▶ **Work instructions**: Return the data exactly, with all pictures removed.

Source data:
§ §

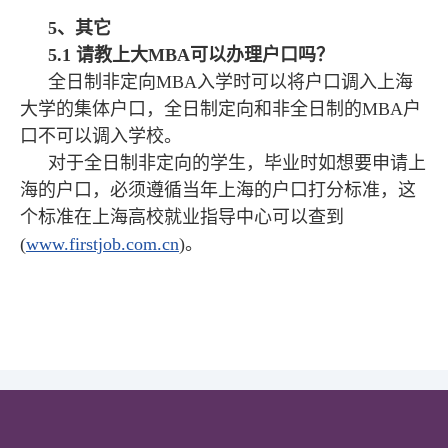
5、其它
5.1 请教上大MBA可以办理户口吗？
全日制非定向MBA入学时可以将户口调入上海
大学的集体户口，全日制定向和非全日制的MBA户
口不可以调入学校。
对于全日制非定向的学生，毕业时如想要申请上
海的户口，必须遵循当年上海的户口打分标准，这
个标准在上海高校就业指导中心可以查到
(
www.firstjob.com.cn
)。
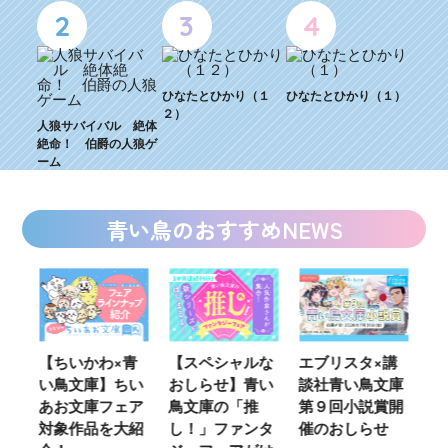
2
3
4
ひなたとひかり（１
ひなたとひかり（１）
２）
人狼サバイバル 絶体
絶命！ 伯爵の人狼ゲ
ーム
青い鳥のおすすめNEWS
いかわ×青
【スペシャルな
エブリスタ×講
【速報】『
鳥文庫】ちい
おしらせ】青い
談社青い鳥文庫
女さんが通
お文庫フェア
鳥文庫の「推
第９回小説賞開
る‼』ついに
象作品を大紹
し！」ファンタ
催のおしらせ
ミカライズ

§ §

▶ **Exercise response**:
5、其它
5.1 请教上大MBA可以办理户口吗？
全日制非定向MBA入学时可以将户口调入上海
大学的集体户口，全日制定向和非全日制的MBA户
口不可以调入学校。
对于全日制非定向的学生，毕业时如想要申请上
海的户口，必须遵循当年上海的户口打分标准，这
个标准在上海高校就业指导中心可以查到
(
www.firstjob.com.cn
)。
2
3
4
ひなたとひかり（１
ひなたとひかり（１）
２）
人狼サバイバル 絶体
絶命！ 伯爵の人狼ゲ
ーム
青い鳥のおすすめNEWS
いかわ×青
【スペシャルな
エブリスタ×講
【速報】『
鳥文庫】ちい
おしらせ】青い
談社青い鳥文庫
女さんが通
お文庫フェア
鳥文庫の「推
第９回小説賞開
る‼』ついに
象作品を大紹
し！」ファンタ
催のおしらせ
ミカライズ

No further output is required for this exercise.